Regression vs Correlation


Correlation quantifies the degree to which two variables are related. It does not fit a line through the data points to enable any form of prediction. It tells us how much one variable changes when another does. If the correlation coefficient (r) is equal to zero, there is no relationship. When r is positive, then as one value increases, so does the other and when it’s negative , as one variable goes up, the other goes down.

With correlation, it doesn’t matter which variable is X and which is Y. If you swap them around, the correlation coefficient (r) will remain the same.

Regression used whenever there is a causal relationship between variables (cause & effect) and does fit a line of best fit through the data. Where ε (epsilon) is the measure of how far above or below the true regression line the actual observation of y lies.

In regression, it does matter which variable is X and which is Y. If you swap the two, you will get a different line of best fit. The line that best predicts Y from X is not the same as that which predicts X from Y.

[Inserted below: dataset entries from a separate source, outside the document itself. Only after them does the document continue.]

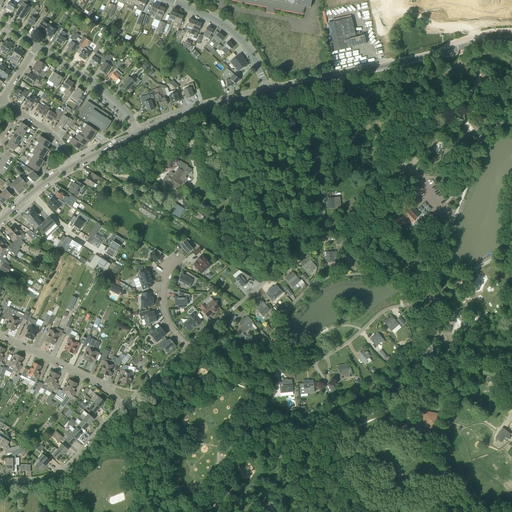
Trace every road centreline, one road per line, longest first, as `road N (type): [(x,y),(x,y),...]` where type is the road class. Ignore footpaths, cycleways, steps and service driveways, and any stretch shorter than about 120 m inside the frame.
road 1 (residential): [(196,340),(325,233),(315,143),(270,92)]
road 2 (residential): [(196,340),(257,365),(295,370),(346,345),(382,311),(423,301)]
road 3 (tertiary): [(270,92),(464,44),(511,40)]
road 4 (residential): [(0,482),(57,474),(122,406)]
road 5 (residential): [(122,406),(108,388),(0,334)]
road 6 (residential): [(399,184),(511,96)]
road 7 (residential): [(270,92),(251,52),(228,28),(171,0)]
road 8 (tertiary): [(137,132),(270,92)]
road 9 (residential): [(137,132),(107,92),(37,46)]
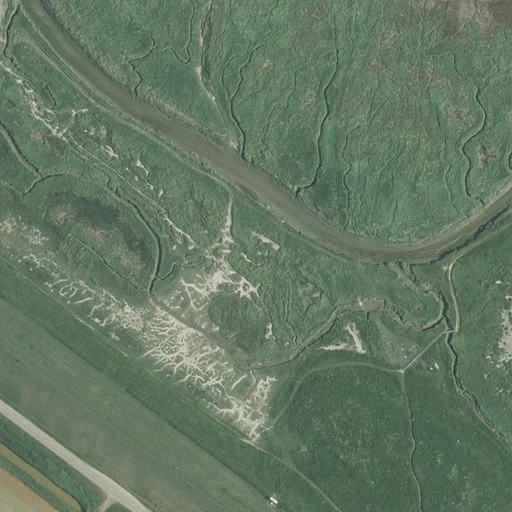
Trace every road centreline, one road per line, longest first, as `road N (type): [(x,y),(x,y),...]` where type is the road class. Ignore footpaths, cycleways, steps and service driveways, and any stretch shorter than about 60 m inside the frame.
road 1 (track): [(253,511),(0,322)]
road 2 (unclassified): [(141,511),(0,405)]
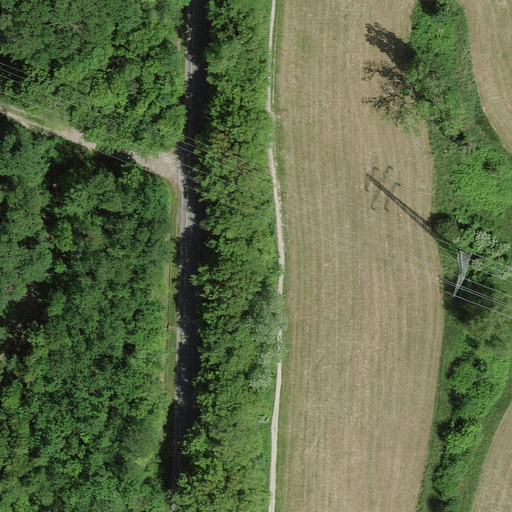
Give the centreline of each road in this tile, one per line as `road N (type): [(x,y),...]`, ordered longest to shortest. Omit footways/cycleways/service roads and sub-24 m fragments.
road 1 (tertiary): [(204,0),(189,511)]
road 2 (track): [(196,175),(0,102)]
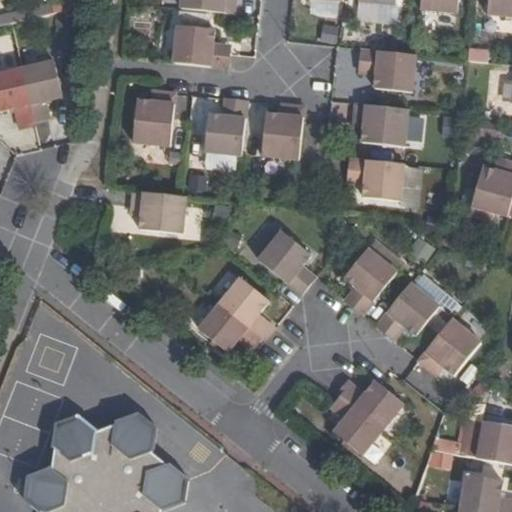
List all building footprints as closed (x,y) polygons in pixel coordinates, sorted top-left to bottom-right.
[(182,0),(181,11),(236,17),(237,1),(228,0),(182,0)] [(360,0),(359,9),(395,13),(396,0),(360,0)] [(422,0),(420,16),(457,20),(458,0),(422,0)] [(511,0),(489,0),(487,20),(511,22),(511,0)] [(183,18),(182,33),(200,35),(212,36),(213,21),(183,18)] [(327,26),(324,43),(340,46),(343,29),(327,26)] [(177,33),(174,65),(230,71),(231,56),(215,55),(216,48),(217,36),(212,36),(200,35),(182,33),(177,33)] [(232,50),(216,48),(215,55),(231,56),(232,50)] [(474,64),(491,66),(493,52),(476,50),(474,64)] [(413,96),(417,57),(404,55),(360,51),(358,69),(376,71),(375,78),(373,92),(413,96)] [(56,67),(25,74),(39,129),(53,125),(49,109),(66,105),(56,67)] [(358,76),(375,78),(376,71),(358,69),(358,76)] [(22,136),(40,132),(39,129),(25,74),(0,80),(0,115),(1,121),(17,117),(22,136)] [(159,106),(152,106),(139,105),(133,149),(172,153),(178,96),(160,94),(159,106)] [(154,94),(152,106),(159,106),(160,94),(154,94)] [(232,101),(226,100),(224,120),(231,120),(232,101)] [(206,159),(242,161),(249,102),(232,101),(231,120),(224,120),(210,119),(206,159)] [(407,151),(411,111),(354,105),(352,123),(363,124),(362,130),(361,145),(407,151)] [(289,119),(290,107),(283,106),(282,118),(289,119)] [(299,166),(304,122),(305,109),(290,107),(289,119),(282,118),(267,117),(261,163),(299,166)] [(446,118),(445,138),(459,139),(460,119),(446,118)] [(479,128),(477,142),(499,146),(501,132),(479,128)] [(402,205),(408,166),(349,160),(347,177),(364,180),(364,185),(363,201),(402,205)] [(505,221),(511,196),(511,165),(506,164),(504,174),(483,168),(469,219),(491,225),(493,218),(505,221)] [(346,183),(364,185),(364,180),(347,177),(346,183)] [(144,215),(143,222),(142,236),(186,242),(190,204),(135,196),(132,214),(144,215)] [(131,221),(143,222),(144,215),(132,214),(131,221)] [(299,273),(303,267),(313,255),(280,232),(256,261),(300,294),(311,281),(299,273)] [(351,307),(363,317),(397,272),(369,248),(343,281),(355,291),(360,295),(351,307)] [(314,276),(315,276),(303,267),(299,273),(311,281),(314,276)] [(267,340),(277,328),(274,326),(263,317),(271,305),(240,279),(221,303),(264,338),(267,340)] [(440,304),(411,281),(374,326),(385,335),(395,321),(403,328),(415,337),(440,304)] [(360,295),(355,291),(345,302),(351,307),(360,295)] [(264,338),(221,303),(198,332),(229,357),(241,344),(253,352),(264,338)] [(416,360),(415,362),(429,372),(437,362),(442,366),(455,376),(483,340),(452,316),(416,360)] [(393,342),(403,328),(395,321),(385,335),(393,342)] [(435,376),(442,366),(437,362),(429,372),(435,376)] [(348,382),(339,394),(343,397),(386,433),(406,408),(376,384),(366,397),(348,382)] [(365,459),(386,433),(343,397),(331,412),(345,422),(335,435),(365,459)] [(160,511),(184,503),(188,480),(171,465),(166,466),(152,454),(156,429),(138,414),(116,424),(116,426),(99,434),(79,417),(57,426),(53,448),(56,449),(52,469),(30,478),(26,500),(40,511),(160,511)] [(477,459),(511,465),(511,427),(483,423),(477,459)] [(486,511),(511,511),(511,497),(504,497),(505,482),(466,476),(461,508),(486,511)]
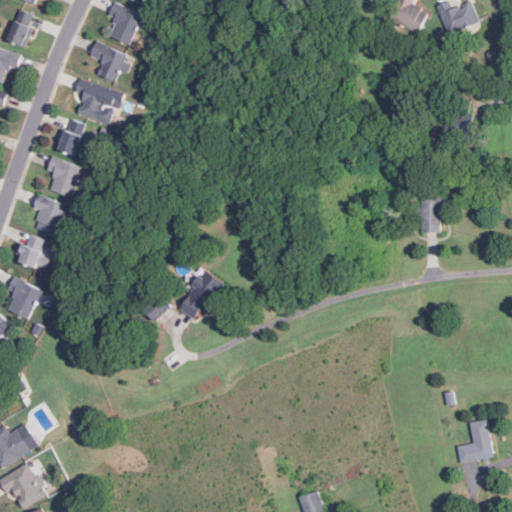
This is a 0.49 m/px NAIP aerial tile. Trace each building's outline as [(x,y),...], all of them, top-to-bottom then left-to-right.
[(413,3),(414,0),(398,0),(390,20),(419,33),(429,11),(413,3)] [(450,0),(437,6),(449,34),(481,21),(472,0),(454,9),(450,0)] [(110,14),(117,17),(110,35),(131,44),(144,14),(116,2),(110,14)] [(36,14),(21,8),(9,39),(24,45),(36,14)] [(127,54),(98,41),(92,56),(104,61),(98,74),(116,82),(121,69),(128,72),(131,64),(124,61),(127,54)] [(18,67),(23,54),(0,46),(0,80),(4,82),(10,65),(18,67)] [(113,124),(123,91),(83,79),(81,86),(88,88),(80,114),(113,124)] [(66,129),(59,149),(76,155),(87,124),(73,118),(69,130),(66,129)] [(49,170),(56,173),(51,190),(73,197),(83,166),(54,156),(49,170)] [(59,235),(69,204),(41,194),(36,208),(42,210),(36,227),(59,235)] [(441,232),(442,196),(423,196),(421,232),(441,232)] [(47,268),(52,250),(43,248),(45,239),(28,234),(21,262),(47,268)] [(181,308),(198,320),(224,281),(200,265),(188,282),(196,287),(181,308)] [(9,289),(16,293),(8,309),(30,319),(44,291),(15,277),(9,289)] [(0,336),(12,323),(0,312),(0,336)] [(459,445),(461,461),(494,458),(489,418),(471,421),(474,443),(459,445)] [(6,425),(0,428),(0,459),(4,466),(39,445),(26,423),(11,432),(6,425)] [(50,493),(39,474),(35,476),(28,463),(0,478),(8,493),(14,490),(24,508),(50,493)] [(317,511),(325,510),(320,491),(300,496),(304,511),(317,511)]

Regression is calculated using the formula ŷ = b0 + b1x. The variable definitions are below:

Y = variable trying to predict

X = independent variable

B0 = constant (like minimum wage)

B1 = quantifies the effect of X on Y

ŷ = estimated / predicted value for sample

If minimum wage was £10,000, then B0 would be equal to £10,000 as that is the constant (or the minimum). If we determine that each year of additional education adds £2,500 to someone’s salary expectation, the formula can be: ŷ = 10000 + 2500 (X)

In this example, X will be the number of additional years spent in education. If I have spent 3 years additional in education, I would expect Y to be £17,500.

So, in the above, the regression example gave us the ability to predict / estimate whereas the correlation would give us only an indication as to how related the two variables are.